Work to be completed: Scan the data below and give the number of lines that include the word "wash", with no other words.

Dataset items:
__________

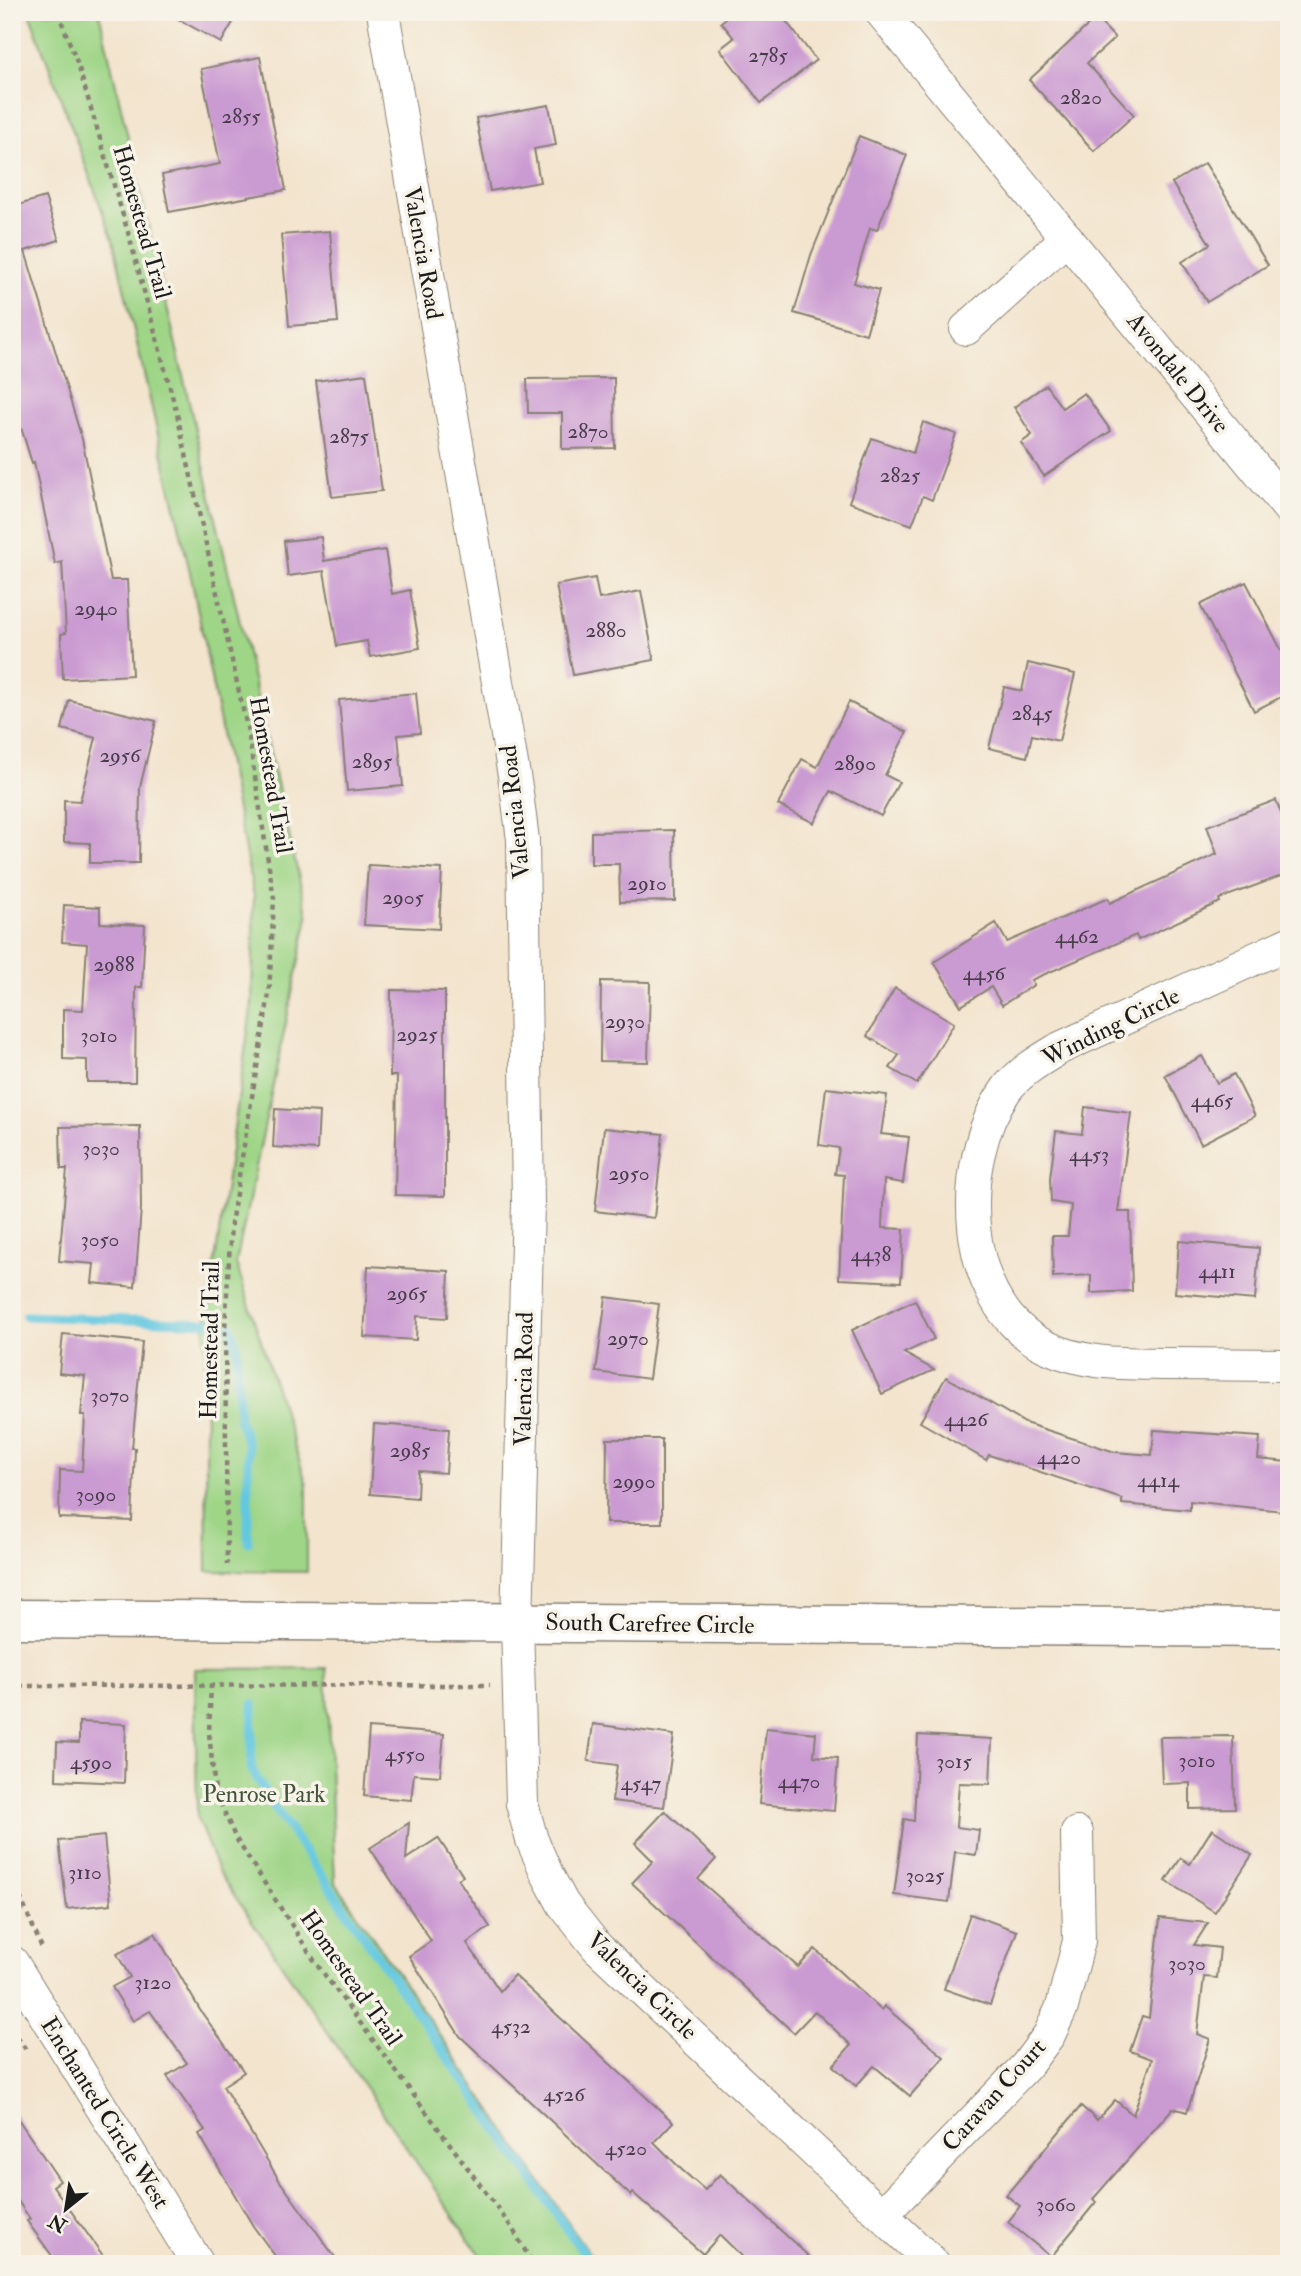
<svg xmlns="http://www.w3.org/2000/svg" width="1301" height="2276" font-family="'IM FELL Double Pica',serif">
  <rect width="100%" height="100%" fill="#f7f3e8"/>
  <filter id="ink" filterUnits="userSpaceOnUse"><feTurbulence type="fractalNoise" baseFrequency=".0143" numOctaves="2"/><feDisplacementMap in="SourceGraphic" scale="14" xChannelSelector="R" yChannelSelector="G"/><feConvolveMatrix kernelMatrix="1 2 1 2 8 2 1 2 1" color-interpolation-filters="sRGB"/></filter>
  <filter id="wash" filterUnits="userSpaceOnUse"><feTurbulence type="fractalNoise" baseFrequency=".00686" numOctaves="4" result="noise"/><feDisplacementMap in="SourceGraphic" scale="28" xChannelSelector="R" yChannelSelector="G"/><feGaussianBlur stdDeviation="1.57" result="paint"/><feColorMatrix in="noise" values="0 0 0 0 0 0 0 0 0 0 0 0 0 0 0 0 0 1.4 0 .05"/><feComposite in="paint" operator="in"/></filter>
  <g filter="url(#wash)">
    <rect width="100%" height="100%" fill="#f3e4cd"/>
    <g fill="#9fd587" stroke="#5e7852" stroke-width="2">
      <path d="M29,12h70l209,905 -72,346 71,222v87l-100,-1 -2,-240 47,-328 2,-107 -62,-315 -79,-341z"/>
      <path d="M326,1668l9,214 253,370 15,12h-117l-267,-391 -22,-55 -2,-149z"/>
    </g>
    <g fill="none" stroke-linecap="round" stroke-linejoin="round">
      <g stroke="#62c7e0" stroke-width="9">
        <path d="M26,1316l186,7"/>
        <path d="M231,1327l6,23 2,69 9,27v96"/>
        <path d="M253,1704l-2,64 19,33 321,463"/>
      </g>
    </g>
    <g id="blocks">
      <g fill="#ca9ad2">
        <path d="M166,12h73l-18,31z"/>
        <path d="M734,12h45l37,48 -55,43 -41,-54 14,-11 -13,-16z"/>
        <path d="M1096,18l19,20 -28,25 47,52 -40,36 -65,-71z"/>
        <path d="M260,57l26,133 -117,22 -7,-37 58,-11 -19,-95z"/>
        <path d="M549,105l7,40 -22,4 6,33 -50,9 -14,-73z"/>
        <path d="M859,136l48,19 -30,75 -7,-2 -16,55 25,7 -13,44 -72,-21 17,-58z"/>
        <path d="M1205,163l63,102 -61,37 -25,-40 28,-18 -38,-61z"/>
        <path d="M45,197l14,43 -34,11 57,188 29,141h16l5,95 -69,4 -2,-45 5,-1 -4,-71 -7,2 -21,-102 -2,1 -20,-65v-191z"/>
        <path d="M330,231l8,91 -49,4 -8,-91z"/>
        <path d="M366,374l16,117 -50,6 -16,-116z"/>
        <path d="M614,378l1,70 -53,1v-36h-34l-1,-34z"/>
        <path d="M1046,385l16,23 22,-15 27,38 -67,45 -23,-33 11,-8 -18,-28z"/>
        <path d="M923,422l33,12 -24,66 -9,-4 -11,29 -63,-23 23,-64 41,15z"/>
        <path d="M321,537l3,24 61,-11 7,44 18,-4 10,58 -50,9 -3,-16 -30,5 -13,-75 -36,5 -4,-35z"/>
        <path d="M595,578l4,21 42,-8 13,69 -81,15 -17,-90z"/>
        <path d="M1246,582l43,83v28l-35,18 -54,-106z"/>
        <path d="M1028,663l47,11 -16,67 -27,-6 -5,22 -38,-9 15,-61 18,4z"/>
        <path d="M416,693l4,40 -22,2 5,51 -56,5 -8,-91z"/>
        <path d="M69,700l87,21 -16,66 -1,76h-49v-20l-26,-1v-42l16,1 16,-63 -34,-9z"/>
        <path d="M849,702l58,30 -22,43 14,7 -18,34 -50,-25 -17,32 -36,-18 24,-46 15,8z"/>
        <path d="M1276,800l13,35v38l-70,26 1,3 -82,38 -2,-5 -105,45 3,5 -32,20 -11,-18 -30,19 -27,-44 62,-39 11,19 101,-44 2,5 107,-49 -10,-28z"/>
        <path d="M674,830l1,71 -55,1 -1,-38h-28v-32z"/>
        <path d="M368,865l74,4 -3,60 -75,-4z"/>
        <path d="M64,905l36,2v16l45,2 -3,62h-6l-1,95h-48v-22l-24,-1v-50l20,1 4,-66 -25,-2z"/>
        <path d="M601,981l49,1 -2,80 -48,-1z"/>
        <path d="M895,988l59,35 -37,61 -27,-16 9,-13 -32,-19z"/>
        <path d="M391,990l54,1v205l-50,-1 2,-119h-7z"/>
        <path d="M1202,1056l15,27 17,-9 21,42 -54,28 -36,-69z"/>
        <path d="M826,1088l61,7 -6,39 28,3 -6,46 -19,-3 -2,48 22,1 -3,53 -62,-3 5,-104 -9,-1 4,-26 -20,-3z"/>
        <path d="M1085,1107l46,6 -13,99h12l2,79 -41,2v-18l-38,2 -1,-41h16l3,-31 -20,-3 -1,-24 6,-47 26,3z"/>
        <path d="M275,1109l44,3 -2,38 -44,-3z"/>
        <path d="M140,1126l1,82 -6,79 -43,-4 2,-19 -35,-3 8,-92h-6l-1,-42z"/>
        <path d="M604,1128l59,6 -9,84 -59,-7z"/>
        <path d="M1179,1241l80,7 -4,52 -80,-7z"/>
        <path d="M368,1266l81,5 -2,47 -30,-2 -1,24 -52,-3z"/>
        <path d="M606,1297l53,7 -10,75 -53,-7z"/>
        <path d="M915,1300l19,39 -30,14 30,17 -52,24 -30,-64z"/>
        <path d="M63,1334l79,8 -10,106h3l-3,73 -73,-3 1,-48 22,1 3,-56h-4l4,-39 -26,-3z"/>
        <path d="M946,1377l79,46 90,29 37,3 2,-25 106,7 -2,22 30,3 -5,49 -93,-10v9l-68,-6v-5l-133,-44 -3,5 -66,-38z"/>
        <path d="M374,1424l75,5 -3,44 -28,-2 -1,27 -47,-4z"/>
        <path d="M607,1439h55v84h-56z"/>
        <path d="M79,1722l47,2 -2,59 -68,-3 1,-38 22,1z"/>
        <path d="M593,1724l81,11 -10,72 -52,-6 5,-36 -29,-4z"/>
        <path d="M369,1728l75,6 -4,42 -26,-2 -3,26 -47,-4z"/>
        <path d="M766,1728l50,5 -2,23 24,2 -4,53 -75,-7z"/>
        <path d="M918,1735l74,4 -2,45 -31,-1 -3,44 23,3 -3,25 -21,-3 -6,50 -55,-7 10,-76 10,2z"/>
        <path d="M1233,1736l2,72 -45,1v-26l-28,1 -2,-47z"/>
        <path d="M665,1811l51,48 -18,20 100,88 17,-18 66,61 3,-4 60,51 -34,39 -36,-30 -18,20 -23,-20 18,-21 -36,-34 -21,22 -162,-150 21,-22 -18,-18z"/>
        <path d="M409,1823l-3,36 32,-21 25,38 -5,3 32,48 -23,16 33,48 14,-16 159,147 -19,20 28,28 23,20 15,-16 97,90h-67l-30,-29 -17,19 -70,-61 -2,3 -171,-160 -51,-80 22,-15 -61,-93z"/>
        <path d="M1212,1829l40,26 -37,57 -49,-31 15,-23 9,6z"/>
        <path d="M104,1836l7,68 -44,5 -8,-68z"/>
        <path d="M970,1914l47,17 -27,74 -46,-16z"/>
        <path d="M1160,1918l48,5 -14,22 26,3 -3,30 -13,-1 -7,57 13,5 -23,73 -14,-4 -80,91 3,3 -45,55 -43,-35 12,-16 -14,-11 75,-89 16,14 18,-20 18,15 19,-56 -22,-8 12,-35 7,2z"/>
        <path d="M155,1933l45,77 44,62 -21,14 56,94 61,84h-59l-28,-38 -54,-92 6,-4 -38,-54 20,-13 -37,-52 -17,10 -21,-34 18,-10 -13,-23z"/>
        <path d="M12,2110l48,71 -7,5 56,78h-51l-31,-43 3,-2 -18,-27z"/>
      </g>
    </g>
  </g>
  <g filter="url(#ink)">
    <use href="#blocks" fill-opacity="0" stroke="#888074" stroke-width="2"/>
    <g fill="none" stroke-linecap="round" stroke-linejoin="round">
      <g stroke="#888074" stroke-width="34">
        <g id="street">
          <path d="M383,12l134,781 6,47 5,364 -11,419 5,181 10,36 15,34 16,30 34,43 337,317"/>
          <path d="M881,12l408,497"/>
          <path d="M966,329l101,-91"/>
          <path d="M1289,943l-229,105c-18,11 -41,24 -54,42 -51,72 -47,216 41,257 40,19 83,16 125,17 39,0 78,1 117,1"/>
          <path d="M12,1962l186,302"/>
          <path d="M883,2214l143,-148 23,-31 13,-28 17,-66 -2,-108"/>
        </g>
      </g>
      <g stroke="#888074" stroke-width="41">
        <path id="secondary" d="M12,1619l1277,9"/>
      </g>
      <g stroke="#888074" stroke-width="4.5" stroke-dasharray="5 5" stroke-linecap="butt">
        <path d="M58,12l20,53 52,174 47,175 71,318 26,167 -5,95 -38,230 -6,104 2,237"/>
        <path d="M211,1684l-2,49 6,57 20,47 81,126 196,265 21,36"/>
        <path d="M12,1813l4,-127 474,-1"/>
        <path d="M12,1878l30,70"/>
        <path d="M12,2028l16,25"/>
      </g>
      <use href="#street" stroke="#fff" stroke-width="32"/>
      <use href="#secondary" stroke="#fff" stroke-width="38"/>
    </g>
  </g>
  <g text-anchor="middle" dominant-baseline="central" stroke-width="7" stroke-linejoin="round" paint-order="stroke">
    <g font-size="21" fill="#483c4a">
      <text x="768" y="55">2785</text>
      <text x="1081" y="97">2820</text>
      <text x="241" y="116">2855</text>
      <text x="588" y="431">2870</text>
      <text x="349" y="436">2875</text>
      <text x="900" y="475">2825</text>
      <text x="96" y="608">2940</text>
      <text x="606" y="630">2880</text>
      <text x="1032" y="713">2845</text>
      <text x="120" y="755">2956</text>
      <text x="372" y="761">2895</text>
      <text x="855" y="763">2890</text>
      <text x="647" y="883">2910</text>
      <text x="403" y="897">2905</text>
      <text x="1077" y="936">4462</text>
      <text x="114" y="964">2988</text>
      <text x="984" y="973">4456</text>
      <text x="625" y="1021">2930</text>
      <text x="417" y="1034">2925</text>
      <text x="99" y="1035">3010</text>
      <text x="1212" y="1100">4465</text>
      <text x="101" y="1148">3030</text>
      <text x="1089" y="1154">4453</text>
      <text x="629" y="1173">2950</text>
      <text x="100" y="1239">3050</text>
      <text x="871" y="1254">4438</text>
      <text x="1217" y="1271">4411</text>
      <text x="407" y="1293">2965</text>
      <text x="628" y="1338">2970</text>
      <text x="110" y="1395">3070</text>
      <text x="966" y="1419">4426</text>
      <text x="410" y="1450">2985</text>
      <text x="1059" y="1457">4420</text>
      <text x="1158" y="1480">4414</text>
      <text x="634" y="1481">2990</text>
      <text x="96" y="1494">3090</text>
      <text x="405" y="1754">4550</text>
      <text x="1197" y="1760">3010</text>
      <text x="954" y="1761">3015</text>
      <text x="91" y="1762">4590</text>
      <text x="799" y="1781">4470</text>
      <text x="641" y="1783">4547</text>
      <text x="85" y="1872">3110</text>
      <text x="925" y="1875">3025</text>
      <text x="1187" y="1963">3030</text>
      <text x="153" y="1982">3120</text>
      <text x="511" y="2026">4532</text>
      <text x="564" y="2094">4526</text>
      <text x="626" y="2148">4520</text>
      <text x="1056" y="2204">3060</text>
    </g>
    <g font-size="24" fill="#1c1c1c" stroke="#f7f3e8">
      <text transform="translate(142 222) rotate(74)">Homestead Trail</text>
      <text transform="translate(423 253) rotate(80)">Valencia Road</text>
      <text transform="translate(1178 373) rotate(51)">Avondale Drive</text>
      <text transform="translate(271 775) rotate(80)">Homestead Trail</text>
      <text transform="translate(515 812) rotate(-96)">Valencia Road</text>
      <text transform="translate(1111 1027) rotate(-26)">Winding Circle</text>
      <text transform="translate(210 1340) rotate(-89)">Homestead Trail</text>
      <text transform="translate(524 1379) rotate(-89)">Valencia Road</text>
      <text transform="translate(650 1624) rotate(1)">South Carefree Circle</text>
      <text transform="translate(351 1978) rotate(55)">Homestead Trail</text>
      <text transform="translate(642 1986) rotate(44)">Valencia Circle</text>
      <text transform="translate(994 2095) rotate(-48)">Caravan Court</text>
      <text transform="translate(105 2113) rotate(58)">Enchanted Circle West</text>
    </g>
    <g font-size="24" fill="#43543c" stroke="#f7f3e8">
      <text x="264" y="1794">Penrose Park</text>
    </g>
  </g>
  <rect width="1301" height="2276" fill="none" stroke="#f7f3e8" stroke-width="42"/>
  <g transform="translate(66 2209) rotate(210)" stroke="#f7f3e8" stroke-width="5" paint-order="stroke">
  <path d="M0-5L12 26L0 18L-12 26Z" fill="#1c1c1c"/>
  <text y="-10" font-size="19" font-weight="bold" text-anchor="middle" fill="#1c1c1c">N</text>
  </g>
</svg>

__________

Response below: 2